The vote at Wednesday's annual meeting brought a denouement to a bidding war over a company that has been reeling from debt--and questions over the future of some of its biggest businesses. Since Vector first announced its rival bid to J.P. Morgan's, in late May, Technicolor's stock has shot up nearly 40%. Shares Wednesday closed up 4.8% at EUR2.18.
Technicolor, which takes its name from its iconic U.S. media-processing division, has been struggling, especially because of its set-top-box business in France. The French government has said it is closely monitoring the situation at Technicolor because the company has said it may need to sell or close one its French factories that makes set-top boxes.
After seeking an investor to help reshape the company, the board had initially sealed a deal in early May with J.P. Morgan, only to see Vector swoop in with a sweetened offer later that month.
The Technicolor board later rejected a boost in J.P. Morgan's offer because of what it described as onerous conditions. The board continued to recommend the original J.P. Morgan deal, in part because it was contractually obliged to, but some shareholders and outsiders recommended the Vector offer.

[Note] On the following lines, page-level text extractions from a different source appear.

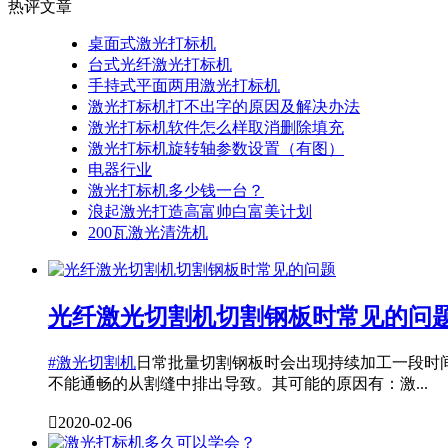
热评文章
桌面式激光打标机
台式光纤激光打标机
手持式平面两用激光打标机
激光打标机打不出字的原因及解决办法
激光打标机软件怎么样取消删除填充
激光打标机旋转轴参数设置（有图）
电器行业
激光打标机多少钱一台？
浪起激光打造高富帅白富美计划
200瓦激光清洗机
光纤激光切割机切割钢板时常见的问
#激光切割机
日常批量切割钢板时会出现持续加工一段时间
不能通畅的从割缝中排出导致。其可能的原因有：激...

2020-02-06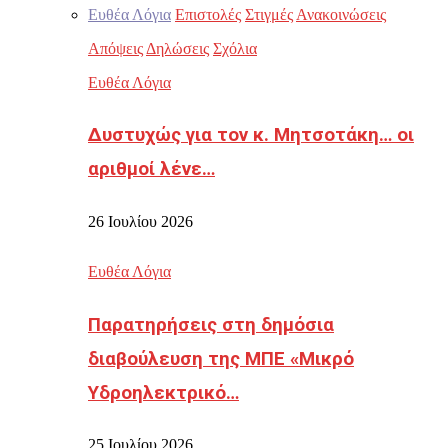
Ευθέα Λόγια
Επιστολές
Στιγμές
Ανακοινώσεις
Απόψεις
Δηλώσεις
Σχόλια
Ευθέα Λόγια
Δυστυχώς για τον κ. Μητσοτάκη… οι
αριθμοί λένε…
26 Ιουλίου 2026
Ευθέα Λόγια
Παρατηρήσεις στη δημόσια
διαβούλευση της ΜΠΕ «Μικρό
Υδροηλεκτρικό…
25 Ιουλίου 2026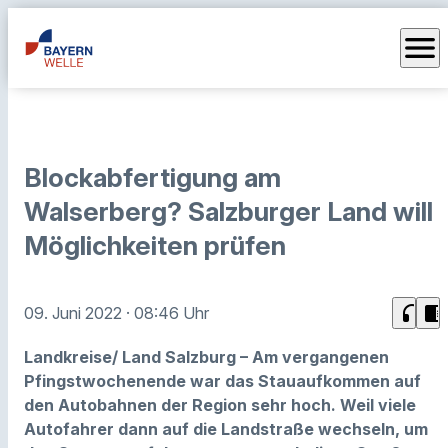
menu
Blockabfertigung am
Walserberg? Salzburger Land will
Möglichkeiten prüfen
headphones
chrome_reader_mode
09. Juni 2022
· 08:46 Uhr
Landkreise/ Land Salzburg – Am vergangenen
Pfingstwochenende war das Stauaufkommen auf
den Autobahnen der Region sehr hoch. Weil viele
Autofahrer dann auf die Landstraße wechseln, um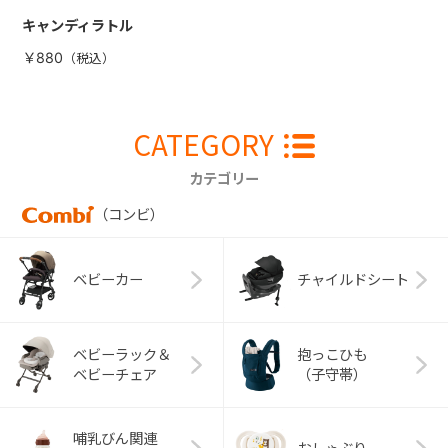
キャンディラトル
￥880
CATEGORY
カテゴリー
（コンビ）
ベビーカー
チャイルドシート
ベビーラック＆
抱っこひも
ベビーチェア
（子守帯）
哺乳びん関連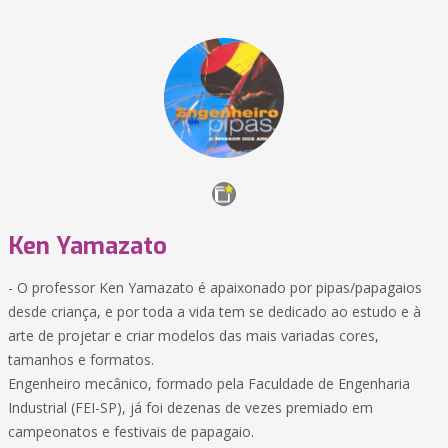
Ken Yamazato
- O professor Ken Yamazato é apaixonado por pipas/papagaios
desde criança, e por toda a vida tem se dedicado ao estudo e à
arte de projetar e criar modelos das mais variadas cores,
tamanhos e formatos.
Engenheiro mecânico, formado pela Faculdade de Engenharia
Industrial (FEI-SP), já foi dezenas de vezes premiado em
campeonatos e festivais de papagaio.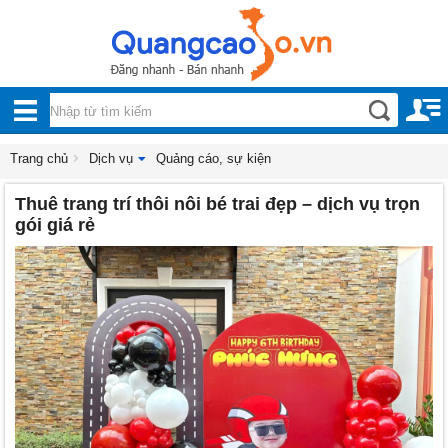
Nội, ngoại thất
TOÀN
Đồ gia dụng
BỘ
Điện thoại, Viễn thông
DANH
Trang chủ
Dịch vụ
Quảng cáo, sự kiện
Nhà và Đất
Thuê trang trí thôi nôi bé trai đẹp – dịch vụ trọn
MỤC
Dịch vụ
gói giá rẻ
Công nghiệp, xây dựng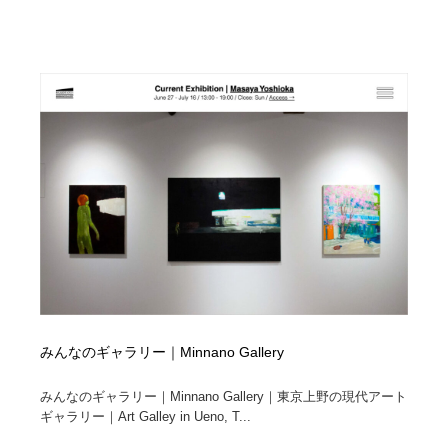
みんなのギャラリー｜Minnano Gallery
みんなのギャラリー｜Minnano Gallery｜東京上野の現代アート
ギャラリー｜Art Galley in Ueno, T...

Digital video technology--and especially Technicolor's trove of patents--were among the most attractive features of Technicolor for both Vector and J.P. Morgan, according to a person familiar with their discussions with the company. "The most valuable part of the business is the intellectual property portfolio," Mr. Slusky said, adding he would support further investments in buying intellectual property or developing more through in-house research.
Meanwhile, Mr. Slusky said the set-top-box business needs serious restructuring because it does not have the scale to compete. "You either need to sell, buy or joint venture," he said, adding he would prefer to allocate capital to intellectual property.